The field of cluster analysis is primarily concerned with the sorting of data points into different clusters so as to optimize a certain criterion. Rapid advances in technology have made it possible to address clustering problems via optimization theory. In this paper, we present a global optimization algorithm to solve the hard clustering problem, where each data point is to be assigned to exactly one cluster. The hard clustering problem is formulated as a nonlinear program, for which a tight linear programming relaxation is constructed via the Reformulation-Linearization Technique (RLT) in concert with additional valid inequalities that serve to defeat the inherent symmetry in the problem. This construct is embedded within a specialized branch-and-bound algorithm to solve the problem to global optimality.
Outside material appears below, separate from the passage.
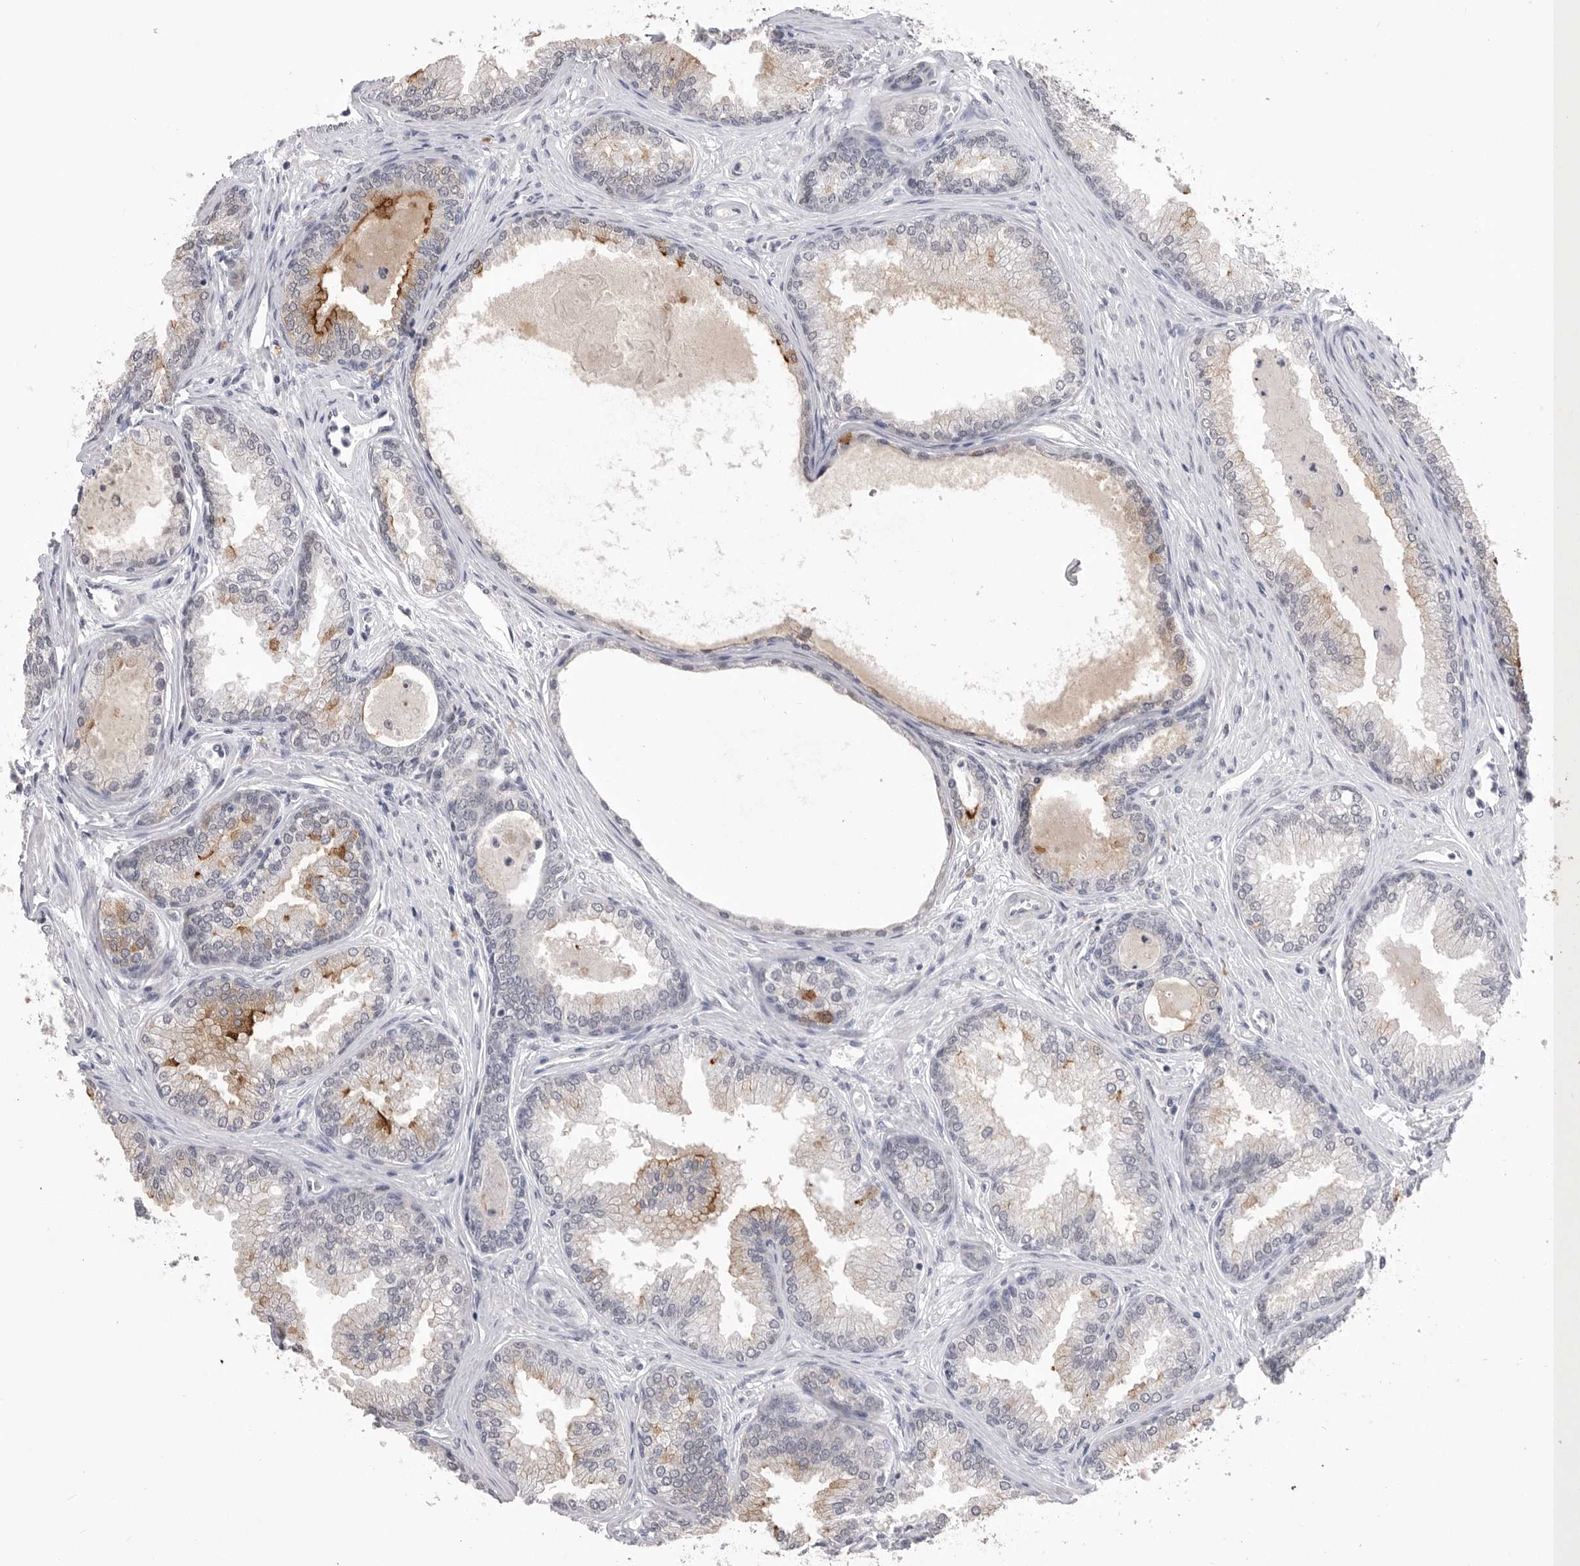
{"staining": {"intensity": "moderate", "quantity": "25%-75%", "location": "nuclear"}, "tissue": "prostate cancer", "cell_type": "Tumor cells", "image_type": "cancer", "snomed": [{"axis": "morphology", "description": "Adenocarcinoma, High grade"}, {"axis": "topography", "description": "Prostate"}], "caption": "Prostate cancer (high-grade adenocarcinoma) stained for a protein (brown) exhibits moderate nuclear positive expression in about 25%-75% of tumor cells.", "gene": "ZBTB7B", "patient": {"sex": "male", "age": 70}}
Pertinent implementation issues that can enhance the efficiency of the branch-and-bound algorithm are also discussed. Computational experience is reported using several standard data sets found in the literature as well as using synthetically generated larger problem instances. The results validate the robustness of the proposed algorithmic procedure and exhibit its dominance over the popular k-means clustering technique. Finally, a heuristic procedure to obtain a good quality solution at a relative ease of computational effort is also described.